= MATERIAL PROVIDED =
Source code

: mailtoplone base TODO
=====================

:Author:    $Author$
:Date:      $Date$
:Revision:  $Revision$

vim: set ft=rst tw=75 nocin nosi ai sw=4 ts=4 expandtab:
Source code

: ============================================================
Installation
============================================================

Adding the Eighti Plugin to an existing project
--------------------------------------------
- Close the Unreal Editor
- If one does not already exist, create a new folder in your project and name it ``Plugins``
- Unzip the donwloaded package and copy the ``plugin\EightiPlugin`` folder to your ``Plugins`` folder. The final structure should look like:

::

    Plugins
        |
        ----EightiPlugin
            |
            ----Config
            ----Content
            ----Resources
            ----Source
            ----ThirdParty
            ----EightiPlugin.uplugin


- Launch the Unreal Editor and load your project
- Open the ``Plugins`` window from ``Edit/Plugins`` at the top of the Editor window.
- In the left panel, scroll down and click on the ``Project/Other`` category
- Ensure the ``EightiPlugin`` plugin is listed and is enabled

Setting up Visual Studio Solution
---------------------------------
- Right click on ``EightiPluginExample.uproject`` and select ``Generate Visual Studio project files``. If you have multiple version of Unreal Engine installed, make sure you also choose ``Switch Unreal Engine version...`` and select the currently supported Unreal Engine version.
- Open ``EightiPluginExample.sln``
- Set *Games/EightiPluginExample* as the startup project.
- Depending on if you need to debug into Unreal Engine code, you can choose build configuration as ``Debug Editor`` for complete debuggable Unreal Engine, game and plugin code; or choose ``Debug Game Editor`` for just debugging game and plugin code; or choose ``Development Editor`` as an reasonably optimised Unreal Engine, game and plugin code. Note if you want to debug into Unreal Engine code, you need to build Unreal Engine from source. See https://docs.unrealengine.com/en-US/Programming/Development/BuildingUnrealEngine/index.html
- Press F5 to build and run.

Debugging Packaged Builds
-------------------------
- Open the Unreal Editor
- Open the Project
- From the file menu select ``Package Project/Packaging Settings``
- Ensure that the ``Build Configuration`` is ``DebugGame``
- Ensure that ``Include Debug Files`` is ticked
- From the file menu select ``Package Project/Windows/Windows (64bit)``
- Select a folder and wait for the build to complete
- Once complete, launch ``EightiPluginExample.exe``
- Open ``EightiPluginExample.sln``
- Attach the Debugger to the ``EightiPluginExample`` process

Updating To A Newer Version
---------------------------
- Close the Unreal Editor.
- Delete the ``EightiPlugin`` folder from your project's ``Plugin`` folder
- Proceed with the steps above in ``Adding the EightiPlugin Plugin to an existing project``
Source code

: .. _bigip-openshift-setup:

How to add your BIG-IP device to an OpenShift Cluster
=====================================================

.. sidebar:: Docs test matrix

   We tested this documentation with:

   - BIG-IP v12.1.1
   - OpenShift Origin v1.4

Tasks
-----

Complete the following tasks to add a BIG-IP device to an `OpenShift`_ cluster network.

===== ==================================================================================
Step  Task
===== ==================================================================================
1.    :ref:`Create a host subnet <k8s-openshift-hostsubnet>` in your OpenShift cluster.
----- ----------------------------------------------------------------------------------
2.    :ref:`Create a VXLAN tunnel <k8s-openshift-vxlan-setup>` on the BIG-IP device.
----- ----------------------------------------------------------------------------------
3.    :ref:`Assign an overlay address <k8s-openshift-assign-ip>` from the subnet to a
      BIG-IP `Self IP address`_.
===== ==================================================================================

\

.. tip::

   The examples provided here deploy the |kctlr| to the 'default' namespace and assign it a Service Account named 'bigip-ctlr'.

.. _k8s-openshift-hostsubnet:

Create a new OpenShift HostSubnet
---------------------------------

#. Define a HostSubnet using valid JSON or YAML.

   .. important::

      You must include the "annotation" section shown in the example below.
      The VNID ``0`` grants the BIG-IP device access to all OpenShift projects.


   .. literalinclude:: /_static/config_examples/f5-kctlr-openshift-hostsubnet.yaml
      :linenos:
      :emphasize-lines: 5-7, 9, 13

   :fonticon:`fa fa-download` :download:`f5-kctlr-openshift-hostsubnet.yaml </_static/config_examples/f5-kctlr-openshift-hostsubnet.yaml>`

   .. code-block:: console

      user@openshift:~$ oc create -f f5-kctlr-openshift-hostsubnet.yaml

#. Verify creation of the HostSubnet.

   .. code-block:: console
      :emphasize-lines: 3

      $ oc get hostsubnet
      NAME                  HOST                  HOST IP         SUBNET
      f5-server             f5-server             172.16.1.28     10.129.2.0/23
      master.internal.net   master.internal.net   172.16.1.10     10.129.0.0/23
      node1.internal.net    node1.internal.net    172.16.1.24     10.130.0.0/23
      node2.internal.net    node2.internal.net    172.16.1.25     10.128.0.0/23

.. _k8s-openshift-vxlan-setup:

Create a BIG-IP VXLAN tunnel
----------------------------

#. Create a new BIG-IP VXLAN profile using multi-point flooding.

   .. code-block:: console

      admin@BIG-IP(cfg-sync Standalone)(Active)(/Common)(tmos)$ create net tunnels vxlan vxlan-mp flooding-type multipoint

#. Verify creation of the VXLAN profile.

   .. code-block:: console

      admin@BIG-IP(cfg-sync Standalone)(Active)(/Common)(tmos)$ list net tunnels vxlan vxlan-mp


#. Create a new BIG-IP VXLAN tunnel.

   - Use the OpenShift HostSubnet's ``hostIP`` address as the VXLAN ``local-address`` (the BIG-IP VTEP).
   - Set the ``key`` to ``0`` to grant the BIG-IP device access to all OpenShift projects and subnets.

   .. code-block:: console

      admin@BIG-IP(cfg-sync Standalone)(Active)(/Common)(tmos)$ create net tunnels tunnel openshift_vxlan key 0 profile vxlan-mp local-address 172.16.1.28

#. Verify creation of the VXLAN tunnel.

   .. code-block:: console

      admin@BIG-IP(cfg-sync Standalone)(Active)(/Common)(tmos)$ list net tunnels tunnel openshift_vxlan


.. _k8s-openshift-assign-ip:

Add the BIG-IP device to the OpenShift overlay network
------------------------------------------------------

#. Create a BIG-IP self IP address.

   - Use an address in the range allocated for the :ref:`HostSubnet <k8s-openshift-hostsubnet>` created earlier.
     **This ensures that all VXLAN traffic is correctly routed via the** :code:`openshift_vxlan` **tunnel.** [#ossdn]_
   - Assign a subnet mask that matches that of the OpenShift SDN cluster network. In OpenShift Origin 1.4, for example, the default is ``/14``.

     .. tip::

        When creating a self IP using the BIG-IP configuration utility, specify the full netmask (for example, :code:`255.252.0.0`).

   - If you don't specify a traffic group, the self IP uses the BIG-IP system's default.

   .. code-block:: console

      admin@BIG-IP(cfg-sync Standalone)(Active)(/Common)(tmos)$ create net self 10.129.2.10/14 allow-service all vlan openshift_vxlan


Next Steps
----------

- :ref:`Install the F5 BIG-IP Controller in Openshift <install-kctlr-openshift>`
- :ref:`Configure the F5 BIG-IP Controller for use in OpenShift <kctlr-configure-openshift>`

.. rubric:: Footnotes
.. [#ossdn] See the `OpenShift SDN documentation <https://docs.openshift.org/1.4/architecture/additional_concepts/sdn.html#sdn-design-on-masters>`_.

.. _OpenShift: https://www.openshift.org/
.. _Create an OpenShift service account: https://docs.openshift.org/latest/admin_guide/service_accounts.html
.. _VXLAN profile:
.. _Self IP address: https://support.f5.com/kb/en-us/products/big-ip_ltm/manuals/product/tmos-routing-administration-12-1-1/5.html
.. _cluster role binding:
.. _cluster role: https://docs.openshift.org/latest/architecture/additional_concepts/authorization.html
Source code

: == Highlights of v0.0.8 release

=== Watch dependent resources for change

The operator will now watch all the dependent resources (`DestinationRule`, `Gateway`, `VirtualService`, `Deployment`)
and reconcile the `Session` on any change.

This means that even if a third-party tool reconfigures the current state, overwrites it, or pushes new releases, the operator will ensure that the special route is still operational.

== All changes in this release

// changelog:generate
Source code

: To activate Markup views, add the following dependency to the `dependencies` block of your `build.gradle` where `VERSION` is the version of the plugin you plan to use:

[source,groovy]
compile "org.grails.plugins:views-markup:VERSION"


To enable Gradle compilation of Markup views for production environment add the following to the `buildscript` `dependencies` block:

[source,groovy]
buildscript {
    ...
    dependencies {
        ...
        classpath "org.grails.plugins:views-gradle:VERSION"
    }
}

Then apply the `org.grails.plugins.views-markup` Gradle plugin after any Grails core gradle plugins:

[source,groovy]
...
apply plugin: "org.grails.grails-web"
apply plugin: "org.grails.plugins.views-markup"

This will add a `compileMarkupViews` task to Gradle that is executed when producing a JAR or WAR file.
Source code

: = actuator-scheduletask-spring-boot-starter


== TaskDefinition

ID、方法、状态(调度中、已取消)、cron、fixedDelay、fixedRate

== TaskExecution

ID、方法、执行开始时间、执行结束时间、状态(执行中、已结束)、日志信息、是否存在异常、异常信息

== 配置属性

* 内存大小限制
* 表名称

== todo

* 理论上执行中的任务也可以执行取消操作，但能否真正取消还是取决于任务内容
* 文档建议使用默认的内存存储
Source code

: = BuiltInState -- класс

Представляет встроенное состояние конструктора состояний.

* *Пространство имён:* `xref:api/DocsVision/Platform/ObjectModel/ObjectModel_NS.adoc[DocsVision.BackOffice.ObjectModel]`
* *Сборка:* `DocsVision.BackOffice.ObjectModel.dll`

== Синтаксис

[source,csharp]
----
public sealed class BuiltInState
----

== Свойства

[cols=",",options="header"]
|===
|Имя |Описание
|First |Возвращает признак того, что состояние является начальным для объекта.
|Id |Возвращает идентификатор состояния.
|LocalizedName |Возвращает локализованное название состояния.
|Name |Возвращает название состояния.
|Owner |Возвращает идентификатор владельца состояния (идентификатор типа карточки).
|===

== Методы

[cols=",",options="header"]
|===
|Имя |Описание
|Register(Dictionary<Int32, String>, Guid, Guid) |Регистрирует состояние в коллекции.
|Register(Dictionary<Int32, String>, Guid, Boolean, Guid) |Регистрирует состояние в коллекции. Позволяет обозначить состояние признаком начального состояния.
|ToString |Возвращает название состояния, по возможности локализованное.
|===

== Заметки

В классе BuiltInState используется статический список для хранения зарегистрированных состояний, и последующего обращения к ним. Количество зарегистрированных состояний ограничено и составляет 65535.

= WRITTEN TASK =
Which lines of the data include the string "latest"? Find them and copy each one.

= TASK OUTPUT =
.. _Create an OpenShift service account: https://docs.openshift.org/latest/admin_guide/service_accounts.html
.. _cluster role: https://docs.openshift.org/latest/architecture/additional_concepts/authorization.html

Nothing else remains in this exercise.